**THE TASK**: From the entries below, return exactly the lines beginning at the one that contains "Top Ventas Coches" and ending at the one that contains "aluminiumtråd (CCA)", both of them included, and only those lines.

Extracted page text data
▶
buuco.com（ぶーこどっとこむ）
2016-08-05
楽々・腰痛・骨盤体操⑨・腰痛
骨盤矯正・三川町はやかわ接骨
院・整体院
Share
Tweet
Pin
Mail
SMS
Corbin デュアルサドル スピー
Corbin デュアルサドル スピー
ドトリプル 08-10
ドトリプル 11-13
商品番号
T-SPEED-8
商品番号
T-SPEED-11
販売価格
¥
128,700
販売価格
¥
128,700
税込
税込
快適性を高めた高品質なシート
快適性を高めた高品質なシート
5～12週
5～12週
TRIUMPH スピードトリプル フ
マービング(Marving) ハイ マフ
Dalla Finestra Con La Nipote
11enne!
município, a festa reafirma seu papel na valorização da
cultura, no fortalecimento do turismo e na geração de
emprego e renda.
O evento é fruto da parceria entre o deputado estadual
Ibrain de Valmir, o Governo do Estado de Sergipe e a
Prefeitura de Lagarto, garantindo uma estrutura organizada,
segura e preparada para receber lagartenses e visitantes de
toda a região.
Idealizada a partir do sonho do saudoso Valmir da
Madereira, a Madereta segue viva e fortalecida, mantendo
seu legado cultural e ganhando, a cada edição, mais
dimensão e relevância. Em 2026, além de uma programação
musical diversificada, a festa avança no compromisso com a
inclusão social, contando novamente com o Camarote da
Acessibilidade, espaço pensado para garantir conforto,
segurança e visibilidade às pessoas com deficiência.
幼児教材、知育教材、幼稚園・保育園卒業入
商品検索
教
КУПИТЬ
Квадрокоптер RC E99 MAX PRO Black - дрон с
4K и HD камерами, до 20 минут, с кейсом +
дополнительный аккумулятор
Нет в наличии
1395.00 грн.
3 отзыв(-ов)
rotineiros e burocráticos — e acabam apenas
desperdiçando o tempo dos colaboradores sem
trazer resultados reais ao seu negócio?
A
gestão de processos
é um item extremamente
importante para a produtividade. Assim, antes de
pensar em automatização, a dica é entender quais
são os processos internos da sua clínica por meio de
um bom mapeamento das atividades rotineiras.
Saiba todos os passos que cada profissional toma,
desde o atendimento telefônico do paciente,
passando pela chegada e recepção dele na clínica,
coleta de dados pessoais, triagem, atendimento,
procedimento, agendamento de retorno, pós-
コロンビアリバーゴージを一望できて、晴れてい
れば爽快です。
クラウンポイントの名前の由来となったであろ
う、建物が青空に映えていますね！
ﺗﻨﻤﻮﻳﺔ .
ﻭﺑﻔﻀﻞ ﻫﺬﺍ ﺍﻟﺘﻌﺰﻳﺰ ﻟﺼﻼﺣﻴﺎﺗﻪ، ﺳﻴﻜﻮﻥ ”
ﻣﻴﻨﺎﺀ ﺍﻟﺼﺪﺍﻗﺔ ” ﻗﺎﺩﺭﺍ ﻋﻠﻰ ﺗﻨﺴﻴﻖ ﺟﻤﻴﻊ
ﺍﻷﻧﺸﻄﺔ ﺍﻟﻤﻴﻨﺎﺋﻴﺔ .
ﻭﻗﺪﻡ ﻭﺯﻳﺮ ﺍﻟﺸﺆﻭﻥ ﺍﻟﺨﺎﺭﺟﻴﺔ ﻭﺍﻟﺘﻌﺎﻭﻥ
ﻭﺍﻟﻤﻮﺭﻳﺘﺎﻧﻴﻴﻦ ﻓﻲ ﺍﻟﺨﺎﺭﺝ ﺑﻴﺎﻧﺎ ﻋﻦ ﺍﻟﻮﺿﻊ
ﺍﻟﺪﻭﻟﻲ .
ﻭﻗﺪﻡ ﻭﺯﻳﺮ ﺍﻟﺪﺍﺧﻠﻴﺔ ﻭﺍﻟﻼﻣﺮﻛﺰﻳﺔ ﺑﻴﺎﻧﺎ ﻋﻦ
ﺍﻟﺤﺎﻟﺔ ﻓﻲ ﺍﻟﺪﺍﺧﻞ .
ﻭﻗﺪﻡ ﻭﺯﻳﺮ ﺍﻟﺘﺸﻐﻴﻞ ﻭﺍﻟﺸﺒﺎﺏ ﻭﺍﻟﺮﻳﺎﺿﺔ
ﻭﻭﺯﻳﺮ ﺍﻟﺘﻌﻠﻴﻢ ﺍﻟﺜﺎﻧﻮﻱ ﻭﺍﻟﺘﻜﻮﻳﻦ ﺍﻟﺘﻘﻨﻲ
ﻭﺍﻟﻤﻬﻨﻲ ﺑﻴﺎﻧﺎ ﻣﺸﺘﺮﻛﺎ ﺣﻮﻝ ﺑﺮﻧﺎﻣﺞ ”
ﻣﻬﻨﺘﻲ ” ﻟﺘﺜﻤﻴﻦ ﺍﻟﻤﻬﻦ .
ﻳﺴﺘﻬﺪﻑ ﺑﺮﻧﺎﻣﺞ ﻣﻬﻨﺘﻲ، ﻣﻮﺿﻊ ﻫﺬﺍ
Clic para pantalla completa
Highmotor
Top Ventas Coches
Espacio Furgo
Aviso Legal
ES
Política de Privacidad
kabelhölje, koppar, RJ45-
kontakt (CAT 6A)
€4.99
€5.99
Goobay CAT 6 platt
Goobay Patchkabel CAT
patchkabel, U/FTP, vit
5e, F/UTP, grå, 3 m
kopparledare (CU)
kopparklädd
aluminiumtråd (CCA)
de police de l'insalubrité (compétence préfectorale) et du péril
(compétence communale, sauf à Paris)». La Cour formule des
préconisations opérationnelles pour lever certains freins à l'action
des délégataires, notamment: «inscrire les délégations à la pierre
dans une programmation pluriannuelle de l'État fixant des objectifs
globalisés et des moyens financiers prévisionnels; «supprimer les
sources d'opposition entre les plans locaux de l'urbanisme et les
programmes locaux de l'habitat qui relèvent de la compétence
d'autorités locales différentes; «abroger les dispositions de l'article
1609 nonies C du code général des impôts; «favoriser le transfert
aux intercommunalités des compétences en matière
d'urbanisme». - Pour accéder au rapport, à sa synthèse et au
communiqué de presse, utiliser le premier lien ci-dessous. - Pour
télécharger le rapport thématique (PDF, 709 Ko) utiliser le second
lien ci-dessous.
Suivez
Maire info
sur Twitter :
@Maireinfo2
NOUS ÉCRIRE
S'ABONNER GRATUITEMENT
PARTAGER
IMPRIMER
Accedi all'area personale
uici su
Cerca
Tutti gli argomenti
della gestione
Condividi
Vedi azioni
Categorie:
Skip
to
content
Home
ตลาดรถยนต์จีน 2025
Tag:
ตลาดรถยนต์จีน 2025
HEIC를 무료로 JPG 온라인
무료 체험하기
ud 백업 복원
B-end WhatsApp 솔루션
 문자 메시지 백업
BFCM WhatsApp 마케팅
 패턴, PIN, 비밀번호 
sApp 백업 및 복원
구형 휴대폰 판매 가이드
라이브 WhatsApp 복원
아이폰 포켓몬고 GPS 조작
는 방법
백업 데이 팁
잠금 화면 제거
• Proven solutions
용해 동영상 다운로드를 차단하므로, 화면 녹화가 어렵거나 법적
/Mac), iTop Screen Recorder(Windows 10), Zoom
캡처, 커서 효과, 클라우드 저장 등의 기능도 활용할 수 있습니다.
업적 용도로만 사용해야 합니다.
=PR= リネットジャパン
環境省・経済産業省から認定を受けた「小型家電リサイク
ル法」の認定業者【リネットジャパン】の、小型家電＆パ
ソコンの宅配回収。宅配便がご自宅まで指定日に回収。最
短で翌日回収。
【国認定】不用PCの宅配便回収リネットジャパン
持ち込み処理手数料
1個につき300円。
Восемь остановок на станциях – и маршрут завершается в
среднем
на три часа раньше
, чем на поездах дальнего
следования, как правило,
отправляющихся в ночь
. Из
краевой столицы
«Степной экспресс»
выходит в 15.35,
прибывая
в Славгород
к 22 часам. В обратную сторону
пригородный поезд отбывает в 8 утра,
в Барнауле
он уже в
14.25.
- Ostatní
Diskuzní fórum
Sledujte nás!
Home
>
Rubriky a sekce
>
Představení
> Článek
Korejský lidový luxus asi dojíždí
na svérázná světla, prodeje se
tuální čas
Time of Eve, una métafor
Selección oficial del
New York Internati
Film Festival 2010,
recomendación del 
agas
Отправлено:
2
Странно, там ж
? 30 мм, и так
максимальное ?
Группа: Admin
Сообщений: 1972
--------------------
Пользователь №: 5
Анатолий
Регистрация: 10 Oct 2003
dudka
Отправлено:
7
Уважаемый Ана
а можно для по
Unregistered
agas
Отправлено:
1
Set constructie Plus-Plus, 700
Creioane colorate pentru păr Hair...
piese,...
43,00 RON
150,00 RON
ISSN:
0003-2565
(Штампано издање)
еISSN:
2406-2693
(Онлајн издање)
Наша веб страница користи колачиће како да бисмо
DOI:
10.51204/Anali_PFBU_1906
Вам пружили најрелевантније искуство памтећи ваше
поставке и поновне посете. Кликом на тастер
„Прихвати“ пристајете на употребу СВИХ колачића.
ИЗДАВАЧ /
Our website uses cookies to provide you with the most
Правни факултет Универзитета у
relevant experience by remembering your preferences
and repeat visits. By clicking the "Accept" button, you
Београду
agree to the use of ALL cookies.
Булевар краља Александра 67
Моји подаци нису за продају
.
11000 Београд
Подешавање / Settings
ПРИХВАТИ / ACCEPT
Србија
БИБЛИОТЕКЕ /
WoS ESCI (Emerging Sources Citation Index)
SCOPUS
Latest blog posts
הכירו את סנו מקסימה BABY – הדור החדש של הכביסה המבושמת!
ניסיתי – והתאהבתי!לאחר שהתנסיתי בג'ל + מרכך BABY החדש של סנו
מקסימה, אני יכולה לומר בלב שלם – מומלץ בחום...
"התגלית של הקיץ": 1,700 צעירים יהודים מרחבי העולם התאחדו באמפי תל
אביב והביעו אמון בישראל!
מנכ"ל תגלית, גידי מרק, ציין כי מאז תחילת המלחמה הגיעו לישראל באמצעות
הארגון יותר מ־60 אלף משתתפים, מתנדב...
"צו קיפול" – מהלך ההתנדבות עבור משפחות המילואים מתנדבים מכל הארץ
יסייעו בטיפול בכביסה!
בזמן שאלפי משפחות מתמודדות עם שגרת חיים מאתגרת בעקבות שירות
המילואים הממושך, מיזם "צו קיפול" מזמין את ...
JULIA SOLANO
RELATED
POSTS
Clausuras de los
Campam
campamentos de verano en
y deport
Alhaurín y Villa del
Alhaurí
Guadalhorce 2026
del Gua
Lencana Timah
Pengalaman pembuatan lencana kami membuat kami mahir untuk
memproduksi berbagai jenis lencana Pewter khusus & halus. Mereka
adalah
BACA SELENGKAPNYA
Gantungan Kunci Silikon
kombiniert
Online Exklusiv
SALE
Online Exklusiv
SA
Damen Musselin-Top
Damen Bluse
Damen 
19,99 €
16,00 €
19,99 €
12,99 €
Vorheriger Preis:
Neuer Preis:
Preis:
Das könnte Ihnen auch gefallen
◀
**SOLUTION TO THIS EXERCISE**:
Top Ventas Coches
Espacio Furgo
Aviso Legal
ES
Política de Privacidad
kabelhölje, koppar, RJ45-
kontakt (CAT 6A)
€4.99
€5.99
Goobay CAT 6 platt
Goobay Patchkabel CAT
patchkabel, U/FTP, vit
5e, F/UTP, grå, 3 m
kopparledare (CU)
kopparklädd
aluminiumtråd (CCA)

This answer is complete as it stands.